▶ _MATERIAL SUPPLIED_

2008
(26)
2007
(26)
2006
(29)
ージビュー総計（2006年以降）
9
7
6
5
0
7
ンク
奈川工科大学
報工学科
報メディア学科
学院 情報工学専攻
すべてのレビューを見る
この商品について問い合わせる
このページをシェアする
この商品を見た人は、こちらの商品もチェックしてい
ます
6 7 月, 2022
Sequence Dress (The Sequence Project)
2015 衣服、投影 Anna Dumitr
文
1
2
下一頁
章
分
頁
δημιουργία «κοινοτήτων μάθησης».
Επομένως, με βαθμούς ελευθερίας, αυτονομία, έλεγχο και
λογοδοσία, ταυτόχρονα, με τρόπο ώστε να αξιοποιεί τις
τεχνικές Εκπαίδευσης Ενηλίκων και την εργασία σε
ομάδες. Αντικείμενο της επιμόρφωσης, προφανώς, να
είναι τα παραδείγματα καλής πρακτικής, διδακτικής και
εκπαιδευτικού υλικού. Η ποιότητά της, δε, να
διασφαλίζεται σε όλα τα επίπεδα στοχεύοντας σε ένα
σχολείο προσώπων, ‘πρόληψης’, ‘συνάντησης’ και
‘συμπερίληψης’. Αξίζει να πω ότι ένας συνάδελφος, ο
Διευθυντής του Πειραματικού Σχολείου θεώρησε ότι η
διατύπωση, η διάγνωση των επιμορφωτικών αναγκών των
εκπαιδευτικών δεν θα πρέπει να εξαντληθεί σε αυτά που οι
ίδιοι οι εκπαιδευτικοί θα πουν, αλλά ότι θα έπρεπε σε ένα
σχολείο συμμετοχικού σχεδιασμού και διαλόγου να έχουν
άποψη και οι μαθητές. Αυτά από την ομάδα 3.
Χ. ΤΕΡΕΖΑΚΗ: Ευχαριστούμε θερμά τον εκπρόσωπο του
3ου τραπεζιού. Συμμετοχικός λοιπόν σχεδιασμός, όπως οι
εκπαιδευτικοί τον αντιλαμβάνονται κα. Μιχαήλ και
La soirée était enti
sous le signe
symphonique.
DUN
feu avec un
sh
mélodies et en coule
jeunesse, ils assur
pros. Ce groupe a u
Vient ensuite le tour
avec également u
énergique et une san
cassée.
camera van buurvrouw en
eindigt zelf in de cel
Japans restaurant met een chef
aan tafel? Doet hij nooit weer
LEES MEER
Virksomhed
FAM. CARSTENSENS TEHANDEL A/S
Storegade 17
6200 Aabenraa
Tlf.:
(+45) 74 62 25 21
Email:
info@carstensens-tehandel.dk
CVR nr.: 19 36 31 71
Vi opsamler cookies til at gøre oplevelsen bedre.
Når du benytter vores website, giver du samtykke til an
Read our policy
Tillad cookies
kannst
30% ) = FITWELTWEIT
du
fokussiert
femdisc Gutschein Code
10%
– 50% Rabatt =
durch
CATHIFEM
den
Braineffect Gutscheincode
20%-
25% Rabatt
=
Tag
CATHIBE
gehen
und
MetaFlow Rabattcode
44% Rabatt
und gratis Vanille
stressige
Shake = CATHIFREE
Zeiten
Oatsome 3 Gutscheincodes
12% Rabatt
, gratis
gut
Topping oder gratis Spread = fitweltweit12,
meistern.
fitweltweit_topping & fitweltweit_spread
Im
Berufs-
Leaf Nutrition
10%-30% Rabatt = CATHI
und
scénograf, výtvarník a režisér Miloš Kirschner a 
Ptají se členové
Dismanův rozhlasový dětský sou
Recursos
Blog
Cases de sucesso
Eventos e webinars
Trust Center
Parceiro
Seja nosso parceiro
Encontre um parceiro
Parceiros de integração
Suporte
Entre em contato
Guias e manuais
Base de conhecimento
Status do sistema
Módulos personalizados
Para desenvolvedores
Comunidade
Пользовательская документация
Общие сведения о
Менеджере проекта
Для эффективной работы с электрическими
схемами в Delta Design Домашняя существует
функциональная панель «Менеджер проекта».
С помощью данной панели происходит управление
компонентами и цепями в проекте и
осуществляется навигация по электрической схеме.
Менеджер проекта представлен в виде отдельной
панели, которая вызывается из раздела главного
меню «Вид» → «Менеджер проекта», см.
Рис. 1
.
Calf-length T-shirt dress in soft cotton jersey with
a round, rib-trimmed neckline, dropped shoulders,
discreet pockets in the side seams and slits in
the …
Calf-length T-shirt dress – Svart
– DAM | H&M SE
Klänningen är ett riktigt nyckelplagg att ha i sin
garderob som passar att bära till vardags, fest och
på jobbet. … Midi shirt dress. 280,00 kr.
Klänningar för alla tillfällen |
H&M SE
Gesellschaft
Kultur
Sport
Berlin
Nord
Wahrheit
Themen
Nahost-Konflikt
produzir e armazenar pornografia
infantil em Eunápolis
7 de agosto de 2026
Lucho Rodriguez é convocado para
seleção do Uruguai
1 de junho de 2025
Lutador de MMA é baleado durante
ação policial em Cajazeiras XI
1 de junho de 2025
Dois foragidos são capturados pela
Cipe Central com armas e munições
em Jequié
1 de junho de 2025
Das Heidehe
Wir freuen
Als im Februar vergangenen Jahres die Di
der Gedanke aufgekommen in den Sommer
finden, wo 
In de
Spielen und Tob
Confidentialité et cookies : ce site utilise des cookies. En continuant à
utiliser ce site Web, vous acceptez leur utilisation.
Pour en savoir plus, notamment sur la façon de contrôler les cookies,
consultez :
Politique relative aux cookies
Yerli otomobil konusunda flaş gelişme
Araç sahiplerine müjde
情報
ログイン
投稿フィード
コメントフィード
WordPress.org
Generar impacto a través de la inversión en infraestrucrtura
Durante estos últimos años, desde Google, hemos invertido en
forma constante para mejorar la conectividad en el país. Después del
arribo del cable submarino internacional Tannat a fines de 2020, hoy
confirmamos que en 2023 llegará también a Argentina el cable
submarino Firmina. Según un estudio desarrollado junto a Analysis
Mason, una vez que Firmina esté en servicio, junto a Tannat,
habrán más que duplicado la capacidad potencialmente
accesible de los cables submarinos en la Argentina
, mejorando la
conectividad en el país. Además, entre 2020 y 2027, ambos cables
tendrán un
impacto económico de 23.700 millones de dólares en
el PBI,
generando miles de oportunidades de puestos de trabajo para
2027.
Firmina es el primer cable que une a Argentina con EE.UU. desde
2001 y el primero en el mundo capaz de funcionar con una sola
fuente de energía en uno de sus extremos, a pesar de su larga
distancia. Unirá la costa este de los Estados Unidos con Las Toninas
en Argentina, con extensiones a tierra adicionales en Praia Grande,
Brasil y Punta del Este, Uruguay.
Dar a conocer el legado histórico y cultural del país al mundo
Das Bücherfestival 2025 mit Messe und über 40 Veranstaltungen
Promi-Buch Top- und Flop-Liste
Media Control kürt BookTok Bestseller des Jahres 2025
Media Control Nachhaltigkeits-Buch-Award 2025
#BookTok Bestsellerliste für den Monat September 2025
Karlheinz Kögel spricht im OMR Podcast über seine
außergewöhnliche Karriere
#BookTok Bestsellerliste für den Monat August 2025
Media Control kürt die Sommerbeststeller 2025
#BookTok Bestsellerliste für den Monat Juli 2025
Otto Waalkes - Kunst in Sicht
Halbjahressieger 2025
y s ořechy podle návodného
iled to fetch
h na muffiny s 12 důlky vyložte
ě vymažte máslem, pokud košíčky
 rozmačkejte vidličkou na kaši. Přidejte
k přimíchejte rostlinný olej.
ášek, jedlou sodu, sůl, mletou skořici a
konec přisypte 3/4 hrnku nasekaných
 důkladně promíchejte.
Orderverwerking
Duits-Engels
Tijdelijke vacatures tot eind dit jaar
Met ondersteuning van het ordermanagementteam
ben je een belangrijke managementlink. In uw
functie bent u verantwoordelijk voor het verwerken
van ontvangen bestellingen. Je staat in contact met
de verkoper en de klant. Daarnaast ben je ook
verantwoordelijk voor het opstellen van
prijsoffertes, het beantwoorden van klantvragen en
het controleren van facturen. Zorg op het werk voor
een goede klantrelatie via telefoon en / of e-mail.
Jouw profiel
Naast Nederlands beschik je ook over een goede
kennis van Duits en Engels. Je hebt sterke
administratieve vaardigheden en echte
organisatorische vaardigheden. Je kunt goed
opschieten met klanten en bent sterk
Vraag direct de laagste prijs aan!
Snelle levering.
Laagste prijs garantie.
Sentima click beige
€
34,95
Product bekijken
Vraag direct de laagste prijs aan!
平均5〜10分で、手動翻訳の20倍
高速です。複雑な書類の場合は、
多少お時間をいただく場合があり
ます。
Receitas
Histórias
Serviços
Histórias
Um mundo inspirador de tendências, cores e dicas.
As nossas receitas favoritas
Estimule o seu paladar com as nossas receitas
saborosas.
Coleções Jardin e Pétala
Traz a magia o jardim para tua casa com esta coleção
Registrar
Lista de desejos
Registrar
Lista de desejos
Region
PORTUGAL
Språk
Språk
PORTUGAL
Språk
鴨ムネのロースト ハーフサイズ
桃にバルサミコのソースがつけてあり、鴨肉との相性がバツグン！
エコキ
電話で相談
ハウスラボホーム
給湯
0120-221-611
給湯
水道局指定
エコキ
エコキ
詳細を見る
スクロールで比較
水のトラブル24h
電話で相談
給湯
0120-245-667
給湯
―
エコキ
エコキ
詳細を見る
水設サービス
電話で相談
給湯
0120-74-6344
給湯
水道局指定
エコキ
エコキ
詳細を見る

▶ _WHAT IS NEEDED_
Please reproduce the entries above word for word, from their first line through the line that contains "είναι τα παραδείγματα".

▶ _WRITTEN SOLUTION_
2008
(26)
2007
(26)
2006
(29)
ージビュー総計（2006年以降）
9
7
6
5
0
7
ンク
奈川工科大学
報工学科
報メディア学科
学院 情報工学専攻
すべてのレビューを見る
この商品について問い合わせる
このページをシェアする
この商品を見た人は、こちらの商品もチェックしてい
ます
6 7 月, 2022
Sequence Dress (The Sequence Project)
2015 衣服、投影 Anna Dumitr
文
1
2
下一頁
章
分
頁
δημιουργία «κοινοτήτων μάθησης».
Επομένως, με βαθμούς ελευθερίας, αυτονομία, έλεγχο και
λογοδοσία, ταυτόχρονα, με τρόπο ώστε να αξιοποιεί τις
τεχνικές Εκπαίδευσης Ενηλίκων και την εργασία σε
ομάδες. Αντικείμενο της επιμόρφωσης, προφανώς, να
είναι τα παραδείγματα καλής πρακτικής, διδακτικής και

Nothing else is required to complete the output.